(Page text Opens)
August 18, 2023

6 min read


JSON Introduction For Data Science


Do you work with data from web applications? Interact with REST APIs? Have data that is hierarchical and structured? Then you've probably heard about or used JSON.

So why exactly is JSON so popular? JSON (JavaScript Object Notation) has several advantages as seen below.

JSON Advantages

JSON originated from JavaScript object literals as defined by the ECMAScript Programming Language Standard. The ECMAScript standard facilitated interoperability of web pages across different web browsers. Consequently, JSON quickly became the de-facto data interchange format of the web that helps web applications talk to each other.

As we will see below, a large part of JSON's success can be attributed to its simplicity and flexibility. JSON is a subset of JavaScript but excludes assignment and invocation. JSON has a small set of formatting rules for the portable representation of structured data.

JSON Simple Example


JSON supports four primitive i.e. basic types:

  • strings - e.g. "Predinfer"
(Page text Closes)
(Records supplied Opens)
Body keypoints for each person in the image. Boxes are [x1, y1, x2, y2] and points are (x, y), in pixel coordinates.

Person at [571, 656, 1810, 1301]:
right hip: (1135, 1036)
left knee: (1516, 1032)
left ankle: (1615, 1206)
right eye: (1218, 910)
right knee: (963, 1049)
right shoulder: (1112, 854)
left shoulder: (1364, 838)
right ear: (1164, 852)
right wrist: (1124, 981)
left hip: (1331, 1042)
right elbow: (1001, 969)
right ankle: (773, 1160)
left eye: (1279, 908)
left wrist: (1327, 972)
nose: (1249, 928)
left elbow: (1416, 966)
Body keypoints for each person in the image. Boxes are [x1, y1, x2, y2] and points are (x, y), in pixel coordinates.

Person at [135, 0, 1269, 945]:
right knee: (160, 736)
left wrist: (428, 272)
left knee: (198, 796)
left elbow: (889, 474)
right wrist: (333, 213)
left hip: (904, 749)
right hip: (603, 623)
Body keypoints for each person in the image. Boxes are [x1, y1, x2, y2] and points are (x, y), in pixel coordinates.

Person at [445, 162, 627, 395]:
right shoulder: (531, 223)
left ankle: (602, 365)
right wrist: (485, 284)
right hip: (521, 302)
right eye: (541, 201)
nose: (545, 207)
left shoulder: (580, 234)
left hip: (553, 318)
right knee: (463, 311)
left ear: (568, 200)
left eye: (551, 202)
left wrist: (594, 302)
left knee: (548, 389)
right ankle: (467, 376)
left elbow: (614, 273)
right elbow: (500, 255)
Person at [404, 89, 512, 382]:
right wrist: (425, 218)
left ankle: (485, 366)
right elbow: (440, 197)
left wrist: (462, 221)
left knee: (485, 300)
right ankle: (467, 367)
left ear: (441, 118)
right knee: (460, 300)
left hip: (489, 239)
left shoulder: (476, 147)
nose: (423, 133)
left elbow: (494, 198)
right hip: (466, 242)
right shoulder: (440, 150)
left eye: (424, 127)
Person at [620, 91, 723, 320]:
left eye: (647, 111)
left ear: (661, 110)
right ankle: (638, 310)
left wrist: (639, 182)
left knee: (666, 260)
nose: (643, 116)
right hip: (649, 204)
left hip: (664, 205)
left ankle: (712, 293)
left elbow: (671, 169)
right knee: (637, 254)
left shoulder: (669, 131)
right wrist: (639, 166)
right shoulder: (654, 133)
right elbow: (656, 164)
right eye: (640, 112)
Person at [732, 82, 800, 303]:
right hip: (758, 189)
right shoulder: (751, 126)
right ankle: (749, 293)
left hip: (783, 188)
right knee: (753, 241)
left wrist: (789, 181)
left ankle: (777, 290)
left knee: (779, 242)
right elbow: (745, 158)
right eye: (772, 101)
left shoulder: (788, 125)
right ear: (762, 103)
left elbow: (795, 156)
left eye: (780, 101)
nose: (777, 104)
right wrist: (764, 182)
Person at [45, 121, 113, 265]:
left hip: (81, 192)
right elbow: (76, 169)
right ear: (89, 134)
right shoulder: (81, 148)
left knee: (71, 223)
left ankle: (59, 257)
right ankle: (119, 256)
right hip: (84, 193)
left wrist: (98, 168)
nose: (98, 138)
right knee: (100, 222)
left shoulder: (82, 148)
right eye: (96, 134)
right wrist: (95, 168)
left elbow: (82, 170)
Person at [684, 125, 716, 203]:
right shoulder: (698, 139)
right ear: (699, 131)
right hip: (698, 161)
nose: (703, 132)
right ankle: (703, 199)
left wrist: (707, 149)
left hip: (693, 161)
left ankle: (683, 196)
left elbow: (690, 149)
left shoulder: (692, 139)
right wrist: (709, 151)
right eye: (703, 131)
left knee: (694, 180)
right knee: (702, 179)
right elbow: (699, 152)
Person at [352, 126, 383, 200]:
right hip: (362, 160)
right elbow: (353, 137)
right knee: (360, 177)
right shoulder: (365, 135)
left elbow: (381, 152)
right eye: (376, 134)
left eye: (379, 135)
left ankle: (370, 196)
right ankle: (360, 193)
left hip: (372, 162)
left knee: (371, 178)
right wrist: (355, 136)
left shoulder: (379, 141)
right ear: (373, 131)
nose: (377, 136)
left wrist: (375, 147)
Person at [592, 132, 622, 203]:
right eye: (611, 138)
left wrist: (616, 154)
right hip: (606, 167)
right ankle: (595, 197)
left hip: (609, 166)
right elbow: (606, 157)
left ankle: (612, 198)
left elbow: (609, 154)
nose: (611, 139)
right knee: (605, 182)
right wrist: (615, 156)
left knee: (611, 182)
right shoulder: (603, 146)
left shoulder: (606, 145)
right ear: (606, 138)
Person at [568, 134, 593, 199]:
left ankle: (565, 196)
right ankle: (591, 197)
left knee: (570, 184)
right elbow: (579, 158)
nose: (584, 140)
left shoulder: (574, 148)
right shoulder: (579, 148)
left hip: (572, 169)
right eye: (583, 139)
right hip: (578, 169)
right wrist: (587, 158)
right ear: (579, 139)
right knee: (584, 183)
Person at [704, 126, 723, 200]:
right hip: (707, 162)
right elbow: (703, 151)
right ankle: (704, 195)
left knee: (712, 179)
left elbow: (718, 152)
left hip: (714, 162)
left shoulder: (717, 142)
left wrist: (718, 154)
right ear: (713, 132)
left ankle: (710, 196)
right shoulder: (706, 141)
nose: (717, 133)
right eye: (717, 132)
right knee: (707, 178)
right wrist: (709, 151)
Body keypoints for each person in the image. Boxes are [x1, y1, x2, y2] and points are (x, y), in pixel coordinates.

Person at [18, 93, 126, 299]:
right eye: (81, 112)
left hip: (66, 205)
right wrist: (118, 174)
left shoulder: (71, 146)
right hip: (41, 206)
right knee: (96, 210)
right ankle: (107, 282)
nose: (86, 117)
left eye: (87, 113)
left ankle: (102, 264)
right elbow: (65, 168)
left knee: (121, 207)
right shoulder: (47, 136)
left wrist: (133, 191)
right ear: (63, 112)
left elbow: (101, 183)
(Records supplied Closes)
◆ Set of tasks:
a: According to the JSON introduction, what does JSON exclude even though it is a subset of JavaScript?
b: Reproduce word for word the stretch of the JSON introduction from "JSON Introduction For" through "to each other.".

◆ List of answers:
a: Assignment and invocation.

b:
JSON Introduction For Data Science


Do you work with data from web applications? Interact with REST APIs? Have data that is hierarchical and structured? Then you've probably heard about or used JSON.

So why exactly is JSON so popular? JSON (JavaScript Object Notation) has several advantages as seen below.

JSON Advantages

JSON originated from JavaScript object literals as defined by the ECMAScript Programming Language Standard. The ECMAScript standard facilitated interoperability of web pages across different web browsers. Consequently, JSON quickly became the de-facto data interchange format of the web that helps web applications talk to each other.